Given passage Start Marker

Vladimir Nabokov, writes Brian Boyd, "becomes a kind of personal trainer in mental flexibility."
Credit: AFP / Getty Images
'Stalking Nabokov,' by Brian Boyd: review

January 01, 2012|Eric Naiman, Special to The Chronicle







Stalking Nabokov
Selected Essays
By Brian Boyd
(Columbia University Press; 464 pages; $35)
When asked in an interview if his novels were not in some way all about the same thing, Vladimir Nabokov replied: "Derivative writers seem versatile because they imitate many others, past and present. Artistic originality has only its own self to copy." Nabokov, like many first-rate novelists, enjoyed and reveled in his principal themes - style, sex and metafiction - and many scholars have found his work similarly addicting. "I have tried many times to stop writing about him," Brian Boyd writes near the start of "Stalking Nabokov," "but ... he keeps on setting me new assignments, making me offers I cannot refuse."

Boyd, the author of Nabokov's definitive, two-volume biography, here covers Nabokov's relation to many subjects - including lepidoptery, evolution, psychology, humor, poetry and translation. His range, like Nabokov's, is impressive, but his strength is in close reading. The chapters here on specific novels are absolutely fascinating, as is the discussion of Nabokov and Tolstoy.

Especially good is Boyd's study of "Lolita's" mistakes in dating - we're talking calendar here, not courtship. Boyd is in his element when he digs through a text, tearing it apart and putting it back together.

(You can spend an entire weekend with Boyd's books on "Ada" or "Pale Fire," hunting along with him through the novels' internal correspondences; those are the rare works of criticism that you just cannot put down.)

His faith in the salutary properties of reading Nabokov is uniquely compelling: Nabokov "becomes a kind of personal trainer in mental flexibility, his novels [are] workouts that stretch our capacity for attention, curiosity, imagination, and memory not to stress our limits, as so often in twentieth-century literature, but to extend them."

There are some interesting new tidbits in this collection, particularly where Boyd quotes from unpublished sources, including Nabokov's belief that "only through laughter do mortals get to heaven," and his comment to his students that "in the course of the historical evolution of literature ... the various senses become keener [so that] Shakespeare saw colors more distinctly than Homer and a poet of today sees color more distinctly than Shakespeare." How wonderful that Nabokov sees "lolling and loafing" and not "the survival of the fittest" as the crucial force in "the initial blossoming of man's mind."

Particularly interesting is the change in Nabokov's attitude toward "Anna Karenina." In his youth, Nabokov considered "Madame Bovary" "2000 metres higher" than Tolstoy's novel, which he attacked for its "grand looseness of style: the word 'house' is repeated 8 times in the course of the first paragraph."

When he began teaching the book, however, Nabokov changed his mind: "The word dom (house, household, home) is repeated eight times in the course of six sentences. This ponderous and solemn repetition, dom, dom, dom, tolling as it does for doomed family life (one of the main themes of the book), is a deliberate device on Tolstoy's part."

Given passage End Marker
Dataset records Start Marker

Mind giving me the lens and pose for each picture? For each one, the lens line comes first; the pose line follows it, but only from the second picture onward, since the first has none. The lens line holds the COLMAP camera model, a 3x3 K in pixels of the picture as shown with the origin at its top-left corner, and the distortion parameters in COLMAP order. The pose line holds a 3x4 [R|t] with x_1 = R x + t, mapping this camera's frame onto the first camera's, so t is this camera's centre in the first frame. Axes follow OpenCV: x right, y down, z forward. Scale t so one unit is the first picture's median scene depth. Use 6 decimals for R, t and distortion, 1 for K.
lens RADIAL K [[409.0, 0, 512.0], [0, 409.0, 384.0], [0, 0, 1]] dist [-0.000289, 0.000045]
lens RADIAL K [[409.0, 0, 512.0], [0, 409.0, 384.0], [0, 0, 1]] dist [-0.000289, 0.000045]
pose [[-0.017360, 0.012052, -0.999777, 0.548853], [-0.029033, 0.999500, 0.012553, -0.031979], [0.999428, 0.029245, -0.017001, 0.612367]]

Dataset records End Marker
Dataset records Start Marker

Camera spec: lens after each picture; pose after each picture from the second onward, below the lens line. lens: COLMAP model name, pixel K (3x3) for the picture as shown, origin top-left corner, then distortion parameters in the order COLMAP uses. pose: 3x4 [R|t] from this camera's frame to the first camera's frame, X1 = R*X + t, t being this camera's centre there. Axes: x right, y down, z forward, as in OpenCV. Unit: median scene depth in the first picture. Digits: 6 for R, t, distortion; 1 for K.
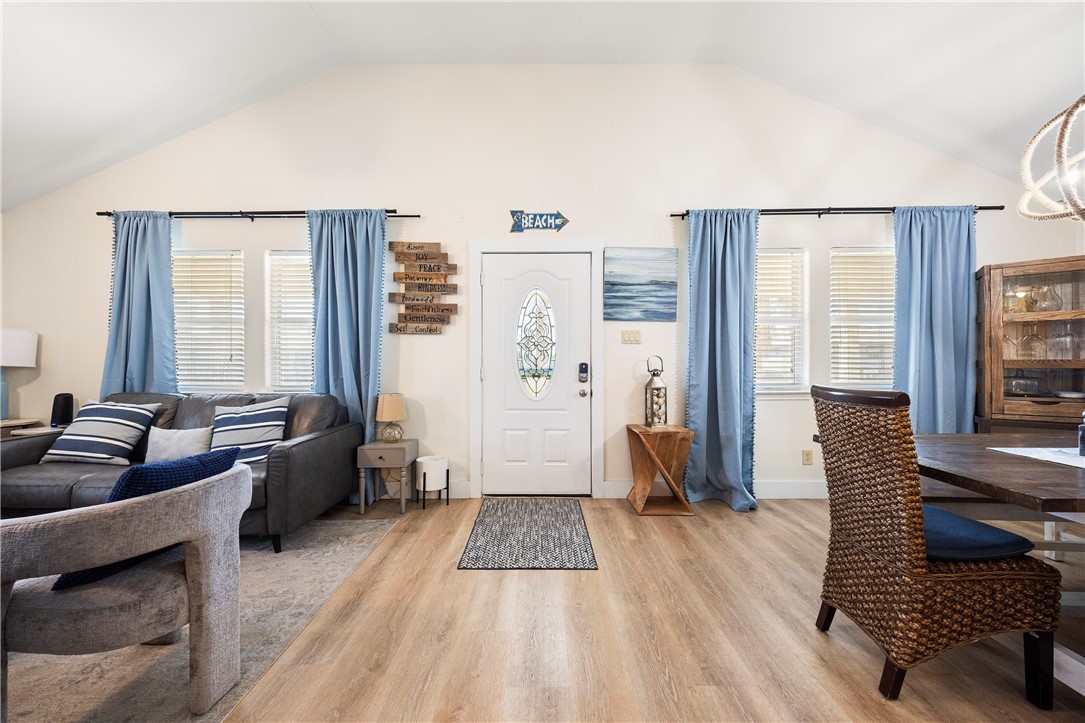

Dataset records End Marker

_List of tasks_
• 1. According to the review, what three principal themes did Nabokov enjoy and revel in?
• 2. Please pull out everything in the review from "Boyd, the author" down to "cannot put down.)", word for word.

_Results_
• 1. Style, sex and metafiction.

• 2.
Boyd, the author of Nabokov's definitive, two-volume biography, here covers Nabokov's relation to many subjects - including lepidoptery, evolution, psychology, humor, poetry and translation. His range, like Nabokov's, is impressive, but his strength is in close reading. The chapters here on specific novels are absolutely fascinating, as is the discussion of Nabokov and Tolstoy.

Especially good is Boyd's study of "Lolita's" mistakes in dating - we're talking calendar here, not courtship. Boyd is in his element when he digs through a text, tearing it apart and putting it back together.

(You can spend an entire weekend with Boyd's books on "Ada" or "Pale Fire," hunting along with him through the novels' internal correspondences; those are the rare works of criticism that you just cannot put down.)